In “Dom Hemingway,” Jude Law goes all in as the titular Dom, a paunchy, bellowing, red-faced embodiment of hypertension.

And you can tell Law is having a wonderful time.

But moviegoers are in for a bumpy ride from the opening, off-putting scene in which a nude Dom stares straight into the camera and delivers several minutes of a crude soliloquy about the joys and wonders of his penis.

Dom is finishing up a 12-year prison stint.
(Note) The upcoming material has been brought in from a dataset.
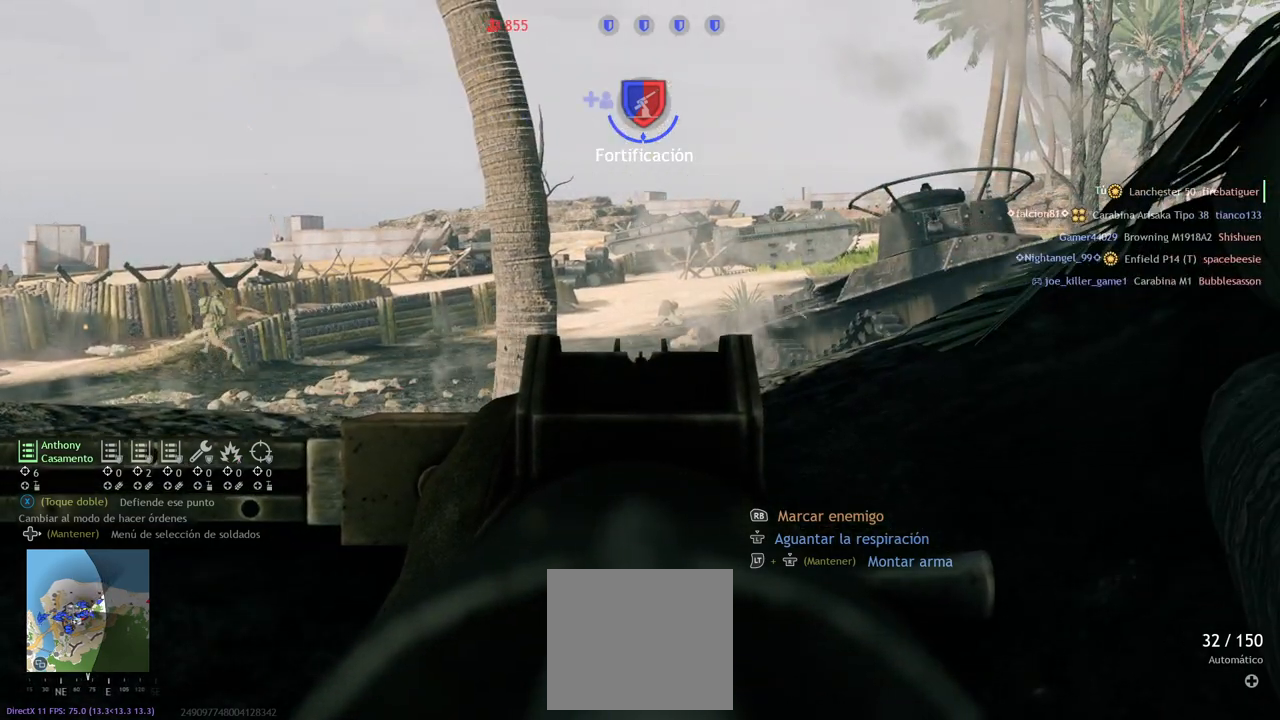
{"dt_ms": 500, "buttons": ["L2"], "left_stick": "center", "right_stick": "right", "events": [[100, "right_stick", "up-right"], [117, "left_stick", "left"], [333, "right_stick", "right"], [400, "left_stick", "center"]]}
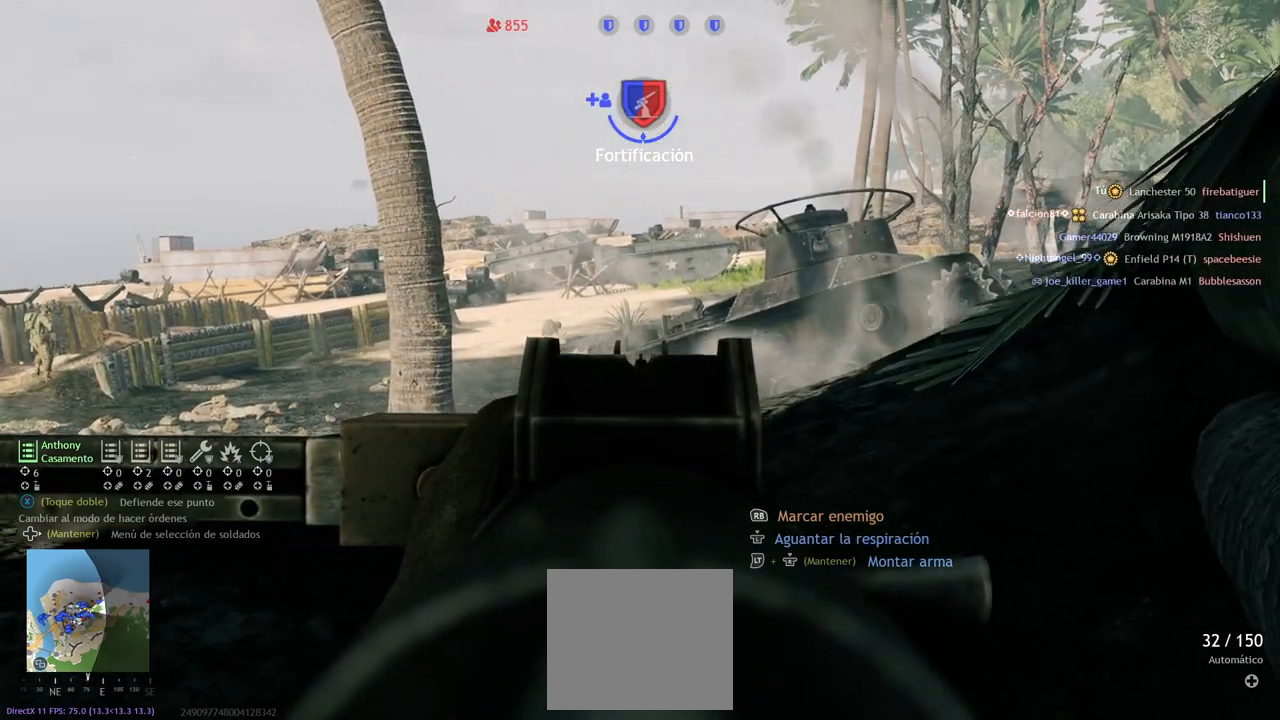
{"dt_ms": 500, "buttons": ["L2"], "left_stick": "left", "right_stick": "center", "events": [[17, "right_stick", "center"], [283, "left_stick", "left"]]}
Moments after being released, he’s pummeling the poor bloke who had the audacity to marry his ex-wife while he was behind bars before going on a three-day drugs-and-hookers bender.

Then Dom heads to the French countryside with his best friend (Richard E. Grant), who pulls off the rare fashion choice of pairing an ascot with a neck tattoo, to reconnect with the crime boss (Demian Bichir) Dom protected.

Law is barely recognizable as the magnificently bearded Dom — picture Fisher Stevens replacing Liev Schreiber as Sabretooth in “X-Men Origins: Wolverine” — a foul-mouthed force of nature with anger issues. “I’m the (expletive) who will gut you with a dull cheese knife and sing Gilbert and Sullivan while I do it,” he bellows.

But after a raw, grimy start — as well as an elaborately, exquisitely staged car wreck — Dom tries to reconnect with the daughter (Emilia Clarke) he never really knew, and things quickly turn to mush.

For a movie in which Dom literally wagers his penis that he can crack a state-of-the-art electronic safe in less than 10 minutes, this burst of heart fits about as well as the vest that barely contains Dom’s belly.

Given all the sweat equity Law put into the role, Dom Hemingway deserves better than “Dom Hemingway.”